§ **Task set**:
• A. List the specific reforms the Breaking Bad recap says Napoleon brought wherever his armies marched.
• B. From the Breaking Bad recap, write out the passage from "I particularly concur" to "lives or dies.", swapping every instance of "kids" for "children".

§ **Text excerpt**:
TV Club

Breaking Bad recap: “Buyout.”

I always thought Walt would take the out. Bummer.

Breaking Bad still.
Bryan Cranston, Jesse Plemons, and Jonathan Banks in Breaking Bad

Photo by Ursula Coyote/AMC.

Emily’s analogy between Walt’s empire building and Napoleon makes me want to defend the Frenchman. Say what you will about the tenets of Bonapartism, but at least it’s an ethos. Wherever his armies marched, Napoleon brought an end to feudal privileges and introduced the metric system, an updated code of laws, Jewish emancipation, and other benefits of Enlightenment rationalism. Whether that all made the bloodshed worthwhile is questionable at best (and beyond the scope of this humble TV Club), but you can see why people would have marched alongside him into Russia. Where I think we all agree is that what Walt lacks at this point is a story he can tell his wife or his co-workers or the audience about what he’s trying to do that makes some kind of sense.

I particularly concur that it’s hard to see Walt as building this empire for his kids. But my read is that this is a very real change over time. I think Walt got into this game out of a sincere concern for his family and their well-being. That concern was linked, from the very beginning, to a sort of macho focus on his self-image as manly provider, but it’s only fairly recently that his ego has run completely amok. And in a way, for me it’s only with this episode’s revelation of the $5 million exit strategy that the “doing it for the family” theory becomes completely untenable. That’s a lot of money! More than enough to live comfortably, to afford whatever treatments he may need for his cancer, and to set his kids up very nicely whether he lives or dies.

Turning that down in exchange for a much riskier alternative that stands a much higher chance of leaving his kids with nothing, of permanently costing him his relationship with his children, or even of getting the kids killed was—to me—a really striking turn. At previous points, I feel like the writers have always made sure that Walt didn’t have a really appealing out. Then they gave him one, and he slaps it away.

The dinner scene is growing on me now that I’ve had time to reconsider. I first watched it primarily as a scene about Walt and Skyler. But viewed as a scene about Jesse, it reminds me of something important about his character: Jesse’s a nice kid from a good middle-class family. He knows how to be a polite guest at someone’s house. His problem has always been that he’s a meth addict. But to be an effective partner in a major meth distribution ring, he needs to be clean and functional. And that’s what we’ve seen this season—an increasingly able Jesse playing a much larger, substantive role in outlining strategy for the operation. But the thing is: Functional, nonaddict Jesse has no need for this. Instead of spending his time plotting train robberies, he should be thinking up a scheme to reconcile with his parents.

So thank God for June riding to the rescue with a suggestion—the gang needs to stay in business to stop Declan from monopolizing the market! Not only will his dreams of getting the blue meth off the market saddle addicts with an inferior product, but just think of the price gouging. Given meth’s addictive nature, you can expect a low price elasticity of demand. But competition still puts a ceiling on prices. With Walt out of business, Declan will be able to gouge with impunity. Conventional wisdom would have you believe that a meth kingpin like Walt is partially to blame for meth addicts’ misery, but simple economics tells us that him leaving the business would only make things worse. He has an obligation to the junkies of the American Southwest to keep on cooking.

Buying it? OK, me neither. But I’m really eager to hear what Walt’s new scheme is! As I said, I’m a sucker for a good cliffhanger.

§ **Data provided**:

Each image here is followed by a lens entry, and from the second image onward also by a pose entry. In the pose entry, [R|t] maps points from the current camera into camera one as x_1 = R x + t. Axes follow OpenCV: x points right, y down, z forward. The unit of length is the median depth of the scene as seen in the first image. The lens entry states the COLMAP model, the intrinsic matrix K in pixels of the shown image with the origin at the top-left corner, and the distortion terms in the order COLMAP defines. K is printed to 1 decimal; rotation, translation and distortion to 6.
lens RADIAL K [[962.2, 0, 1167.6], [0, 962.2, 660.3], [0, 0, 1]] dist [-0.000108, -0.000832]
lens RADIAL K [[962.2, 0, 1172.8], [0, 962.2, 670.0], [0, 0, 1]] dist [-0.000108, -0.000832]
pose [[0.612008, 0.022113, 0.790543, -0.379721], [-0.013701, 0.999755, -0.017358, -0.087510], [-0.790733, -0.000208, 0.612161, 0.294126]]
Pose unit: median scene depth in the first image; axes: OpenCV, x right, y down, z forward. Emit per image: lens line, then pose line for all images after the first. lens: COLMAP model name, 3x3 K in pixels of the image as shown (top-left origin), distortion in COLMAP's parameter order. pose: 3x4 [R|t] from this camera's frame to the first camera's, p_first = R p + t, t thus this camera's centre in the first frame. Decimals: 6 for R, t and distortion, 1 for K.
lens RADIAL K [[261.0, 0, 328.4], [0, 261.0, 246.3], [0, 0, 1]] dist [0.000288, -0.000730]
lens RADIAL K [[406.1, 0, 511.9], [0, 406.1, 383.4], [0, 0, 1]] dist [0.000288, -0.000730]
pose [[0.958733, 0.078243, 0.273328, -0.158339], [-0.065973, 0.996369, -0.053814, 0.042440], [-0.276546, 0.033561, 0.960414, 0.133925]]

§ **Results for the exercise**:
• A. An end to feudal privileges, the metric system, an updated code of laws, and Jewish emancipation.

• B.
I particularly concur that it’s hard to see Walt as building this empire for his children. But my read is that this is a very real change over time. I think Walt got into this game out of a sincere concern for his family and their well-being. That concern was linked, from the very beginning, to a sort of macho focus on his self-image as manly provider, but it’s only fairly recently that his ego has run completely amok. And in a way, for me it’s only with this episode’s revelation of the $5 million exit strategy that the “doing it for the family” theory becomes completely untenable. That’s a lot of money! More than enough to live comfortably, to afford whatever treatments he may need for his cancer, and to set his children up very nicely whether he lives or dies.